The pandemic restrictions – still around now – flowed seamlessly into a winter of huge numbers of planned and unplanned stoppages in this region. As well as scheduled work we had multiple land-slides and several failed culverts. At one stage – for weeks – all directions were actually already blocked or about to be closed. When you could cruise anywhere more distant there was really no material likelihood of timely return being possible. Had I been milder in character or less prepared to defend myself I would almost certainly now be in the throes of some licence restriction and an even more uncertain future.
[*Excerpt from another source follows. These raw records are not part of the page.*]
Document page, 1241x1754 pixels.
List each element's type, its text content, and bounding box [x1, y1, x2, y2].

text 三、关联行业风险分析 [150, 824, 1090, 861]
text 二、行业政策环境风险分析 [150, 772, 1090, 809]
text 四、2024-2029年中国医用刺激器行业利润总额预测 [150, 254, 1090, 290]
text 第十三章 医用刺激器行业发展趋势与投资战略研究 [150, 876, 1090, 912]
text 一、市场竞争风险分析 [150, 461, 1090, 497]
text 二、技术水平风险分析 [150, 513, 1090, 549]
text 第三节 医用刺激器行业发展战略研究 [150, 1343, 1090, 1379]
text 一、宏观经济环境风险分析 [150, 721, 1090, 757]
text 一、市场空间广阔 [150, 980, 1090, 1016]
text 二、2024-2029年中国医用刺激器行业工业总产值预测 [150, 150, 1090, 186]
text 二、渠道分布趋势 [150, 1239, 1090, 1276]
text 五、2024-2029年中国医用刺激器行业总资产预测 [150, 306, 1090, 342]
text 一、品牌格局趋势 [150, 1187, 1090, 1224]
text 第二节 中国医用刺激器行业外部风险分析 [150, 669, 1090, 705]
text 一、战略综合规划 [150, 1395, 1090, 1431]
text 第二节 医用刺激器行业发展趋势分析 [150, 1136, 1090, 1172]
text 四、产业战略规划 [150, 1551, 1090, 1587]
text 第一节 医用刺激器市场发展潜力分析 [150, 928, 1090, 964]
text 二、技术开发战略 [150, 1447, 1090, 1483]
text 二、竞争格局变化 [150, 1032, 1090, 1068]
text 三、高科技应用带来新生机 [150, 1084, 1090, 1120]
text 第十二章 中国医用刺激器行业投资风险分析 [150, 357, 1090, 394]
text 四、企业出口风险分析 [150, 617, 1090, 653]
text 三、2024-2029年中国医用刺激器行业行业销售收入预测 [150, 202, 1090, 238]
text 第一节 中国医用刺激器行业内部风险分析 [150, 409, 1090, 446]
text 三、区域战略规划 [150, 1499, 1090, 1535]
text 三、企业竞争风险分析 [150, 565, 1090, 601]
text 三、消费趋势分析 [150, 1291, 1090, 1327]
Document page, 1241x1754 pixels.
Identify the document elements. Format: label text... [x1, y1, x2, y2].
Until the decision of the Stage Two Complaint there was not a whiff of the true customer/service-provider nature of the relationship. The presumption seemed to me to be that CRT were Judge, Jury, and Executioner, and that I was completely passive and subservient; the guilty customer standing in the CRT court dock, looking up at the Bench for some improving wisdom and corrective sentencing.
Perhaps the most insulting and worrying part of this sad, silly process was the evident total conviction that without such hectoring and bullying I would swiftly and by my very nature fall into some bovine state of over-staying and reluctance to cruise at all. During the more intense periods of last year (that would be most of the year then) ought CRT really to have been chasing anyone around any of the system? The Trust are perhaps not many things, but one thing that they are most definitely not is expert epidemiologists. Nor ought they to behave as my gaolers – or even as my nanny.